Mon père et moi retournâmes à la voiture et rentrâmes à la maison. Nous n'avions pas assisté à la représentation du cirque ce soir-là, mais nous étions quand même très heureux.

 

Dan Clark

 

 

Commentaires

comme j'ai beaucoup d'imgination, je m'imagine la situation et j'en ai les larmes au yeux, trop beau dommage que des gestes anonymes comme ça ne se font pas plus souvent bisous

Écrit par : cheera/marie | 16/05/2009

Bonjour Pascal je peux te certifier que j'ai la chair de poule et les larmes aux yeux?
Pourquoi donc à l'heure actuelle beaucoup de personne se désintéresse tellement au sort d'autrui ? oui question qui m'interpelle chaque jour
tout gros bisous mon pascal ainsi qu'à notre petite famille adorée

Écrit par : Anne | 16/05/2009

Bonjour Pascal La merveilleuse histoire que voilà.
Passe un bon we
Duke

Écrit par : DUKE | 16/05/2009

Et pourtant..... Il suffit d'ouvrir les yeux. Malheureusement, de nos jours, ce qui semble le plus intéresser les gens, ce sont les scoops avec des méchants.......

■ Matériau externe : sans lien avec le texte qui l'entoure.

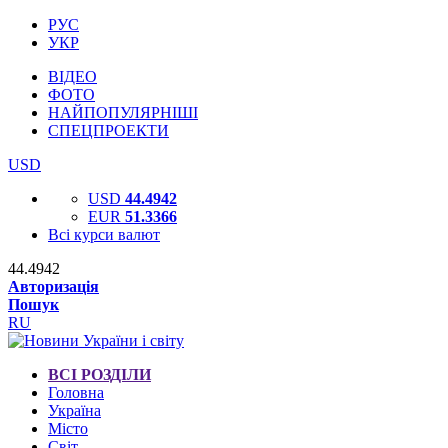
РУС
УКР
ВІДЕО
ФОТО
НАЙПОПУЛЯРНІШІ
СПЕЦПРОЕКТИ
USD
USD
44.4942
EUR
51.3366
Всі курси валют
44.4942
Авторизація
Пошук
RU
ВСІ РОЗДІЛИ
Головна
Україна
Місто
Світ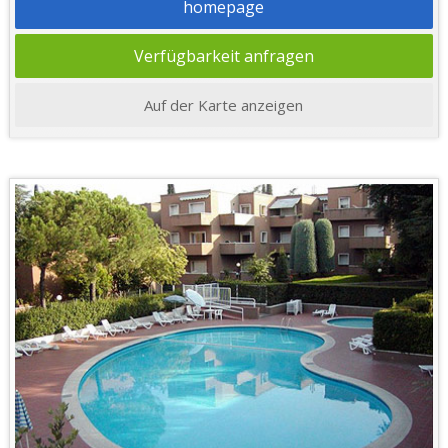
homepage
Verfügbarkeit anfragen
Auf der Karte anzeigen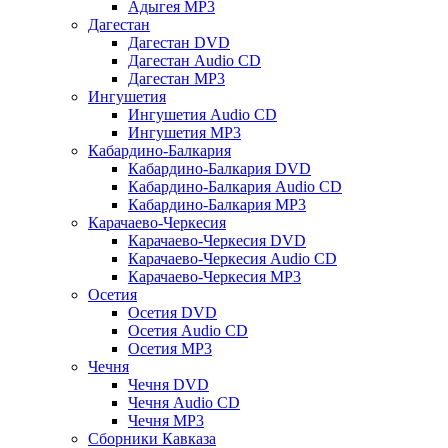
Адыгея MP3
Дагестан
Дагестан DVD
Дагестан Audio CD
Дагестан MP3
Ингушетия
Ингушетия Audio CD
Ингушетия MP3
Кабардино-Балкария
Кабардино-Балкария DVD
Кабардино-Балкария Audio CD
Кабардино-Балкария MP3
Карачаево-Черкесия
Карачаево-Черкесия DVD
Карачаево-Черкесия Audio CD
Карачаево-Черкесия MP3
Осетия
Осетия DVD
Осетия Audio CD
Осетия MP3
Чечня
Чечня DVD
Чечня Audio CD
Чечня MP3
Сборники Кавказа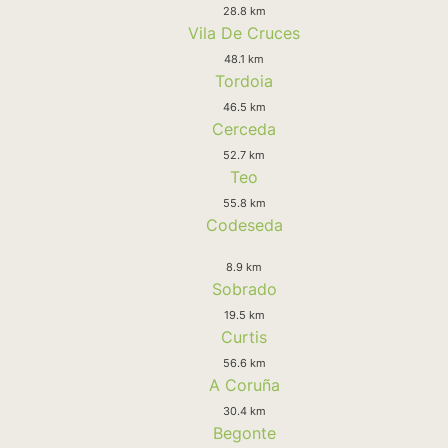
28.8 km
Vila De Cruces
48.1 km
Tordoia
46.5 km
Cerceda
52.7 km
Teo
55.8 km
Codeseda
8.9 km
Sobrado
19.5 km
Curtis
56.6 km
A Coruña
30.4 km
Begonte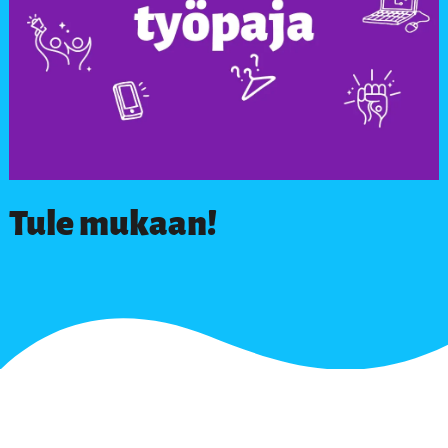
Tule mukaan!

Écrit par : Christiane | 16/05/2009

Bonjour Pascal, c'est une tres belle histoire, mon père ressemblait à cet homme...j'en ai les larmes aux yeux
bisous

Écrit par : sylvie | 16/05/2009

bonsoir Pascal c'est magnifique Pascal comme histoire très touchante

gros bisous à la tit famille et bon week-end

Écrit par : nays | 16/05/2009

Salut Pascal. Des comme celle-là tu peut m'en reservir lol.
Magnifique histoite pleine de tendresse et d'amour.
Bisous à toute la famille.

Écrit par : Universel | 16/05/2009

Hello, Toc toc toc, y-a-til quelqu'un par ici? Ce n'est que moi qui passe, je viens prendre de tes nouvelles, m'excuser de mon peu de présence ces derniers temps, mais dans la vie il y a parfois des choses qui n'attendent pas... Gros bisous tout doux pour ce weekend.
Et si chacun donnait un petit peu... La vie serait plus belle non?

Écrit par : SOLEDAD | 16/05/2009

J'en ai les larmes aux yeux ... Très belle et magnifique histoire. Et si on enseignait d'abord la solidarité ?
Je te souhaite un magnifique dimanche.
Bizouilles,
Brig

Écrit par : Brigitte | 17/05/2009

Bonjour Pascal, Magnifique cette histoire. Très bon dimanche, ensoleillé j'espère. A bientôt, amitiés.

Écrit par : tede | 17/05/2009

C'est plutôt rare... belle histoire en tout cas.